:: TRECHO

Hugo de Brito Machado Segundo

Hugo de Brito Machado Segundo

06/05/2024

Lembro de ouvir do professor Marco Aurélio Greco, em um dos saudosos congressos organizados pela editora Dialética (Grandes Questões Atuais do Direito Tributário…), que, nos anos 1970, as discussões em matéria tributária giravam, precipuamente, em torno da incompatibilidade de instruções normativas ou de portarias com os decretos.

Depois, nos anos 1980, passaram a orbitar a incompatibilidade entre decretos e leis tributárias. Nos anos 1990, foram as leis que entraram na berlinda, sendo contrastadas com o texto constitucional. Tudo para, nos anos 2000, se começar a questionar a validade de emendas constitucionais. Isso seria uma mostra, em suas palavras, do esgotamento de um modelo afeito a questões formais. A forma o Estado muda. Batemos no teto, dizia ele.

Mesmo pondo de lado os limites de uma simplificação deste naipe, e de uma organização cronológica que existe mais na mente do organizador do que na realidade organizada, o argumento faz sentido, e nos leva a pensar, dentre outras coisas, na importância do processo legislativo.

A legalidade, como o próprio professor Marco Aurélio refere em seus escritos, não tem apenas a função formal protetiva, a exigir regras prévias, públicas, cognoscíveis pelo sujeito passivo da relação, destinadas a dar a ela um mínimo de previsibilidade.

Importância da participação popular na elaboração das leis

Em sociedades democráticas como a brasileira, tem também uma função, ainda pouco explorada, de permitir à população participar, de alguma maneira, do processo de elaboração das leis. No seu conteúdo.

Em vez de cruzar os braços, ausentar-se das discussões públicas sobre o modelo de tributação que queremos para nossa sociedade, e depois individualmente reclamar junto ao Judiciário daquilo que nos incomoda, enquanto cidadãos devemos participar dos debates, das discussões, para que finalmente a relação tributária distancie-se da relação de poder, assim entendida aquela que nasce, se desenvolve e se extingue nos termos unilaterais da vontade de um de seus polos.

::::
:: CONJUNTO DE LINHAS

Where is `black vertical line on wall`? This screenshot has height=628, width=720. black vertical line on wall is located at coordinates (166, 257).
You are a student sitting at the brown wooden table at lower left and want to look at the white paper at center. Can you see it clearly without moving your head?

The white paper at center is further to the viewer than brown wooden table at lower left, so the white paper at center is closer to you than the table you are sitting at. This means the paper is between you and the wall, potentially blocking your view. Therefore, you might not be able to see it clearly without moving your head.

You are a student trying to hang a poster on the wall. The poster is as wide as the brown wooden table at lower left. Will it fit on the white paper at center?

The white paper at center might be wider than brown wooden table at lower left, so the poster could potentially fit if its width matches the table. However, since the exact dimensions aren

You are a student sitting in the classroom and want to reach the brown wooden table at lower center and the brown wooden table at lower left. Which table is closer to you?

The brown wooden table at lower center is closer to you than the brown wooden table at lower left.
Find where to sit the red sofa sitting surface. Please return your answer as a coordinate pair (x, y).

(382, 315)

::::

■ TAREFA PROPOSTA A: No trecho sobre o direito tributário, em torno de que giravam as discussões em matéria tributária nos anos 1980?
■ TAREFA PROPOSTA B: Dê continuidade ao trecho sobre a legalidade tributária e a participação popular, partindo de sua última frase.
As linhas são um material independente do trecho.

■ RESPOSTA A: Giravam em torno da incompatibilidade entre decretos e leis tributárias.

■ RESPOSTA B:
No Direito Tributário, tem-se relação obrigacional cujos contornos são delineados por lei feita pelo credor; aplicada pelo credor, que determina se ocorreram, ou não, os fatos nela previstos, e o teor de suas consequências, e cujos conflitos que surjam dessas duas atividades são também pelo credor equacionados.

É a tríplice função, a que alude Ramón Valdés Costa, e que serve de marco teórico para o belo livro de James Marins, “Defesa e Vulnerabilidade do Contribuinte” (São Paulo: Dialética, 2009).

A separação de poderes, surgida depois de séculos de tentativa e erro (e derramamento de sangue), e de abusos havidos justamente nessa relação (e que motivaram as revoluções que a trouxeram), é uma tentativa, só uma tentativa, de minimizar isso.

Caso, contudo, a sociedade efetivamente eleja representantes, dos mais variados matizes políticos e perfil ideológicos, que representem sua pluralidade no parlamento, e depois ativamente participe dos debates nesse parlamento, cobrando seus representantes por medidas e normatizações, e se insurgindo contra alterações que considere indesejadas, os efeitos dessa concentração de funções serão inegavelmente minimizados.

A reforma tributária inclusive inclui, na Constituição, princípios, agora cogentes, relacionados ao tema (CF/88, artigo 145, §3.º). É o caso da transparência, e da cooperação, que reclamam, já na gestação das leis tributárias, clareza de propósitos, participação da sociedade e amplo debate com todos os afetados.

É preciso, contudo, que os parlamentos, inclusive os estaduais, distrital e municipais, estejam cientes disso, deixando de atuar, como têm atuado em alguns casos, especialmente em matéria tributária, como meros departamentos, ou secretarias, do Poder Executivo, limitando-se a chancelar, em dias, ou mesmo em horas, de forma híbrida por telas de celular ligadas só na hora de dizer “sim” para projetos encaminhados pelo governador, projetos de leis que não passam por qualquer discussão, e sem a mínima publicidade.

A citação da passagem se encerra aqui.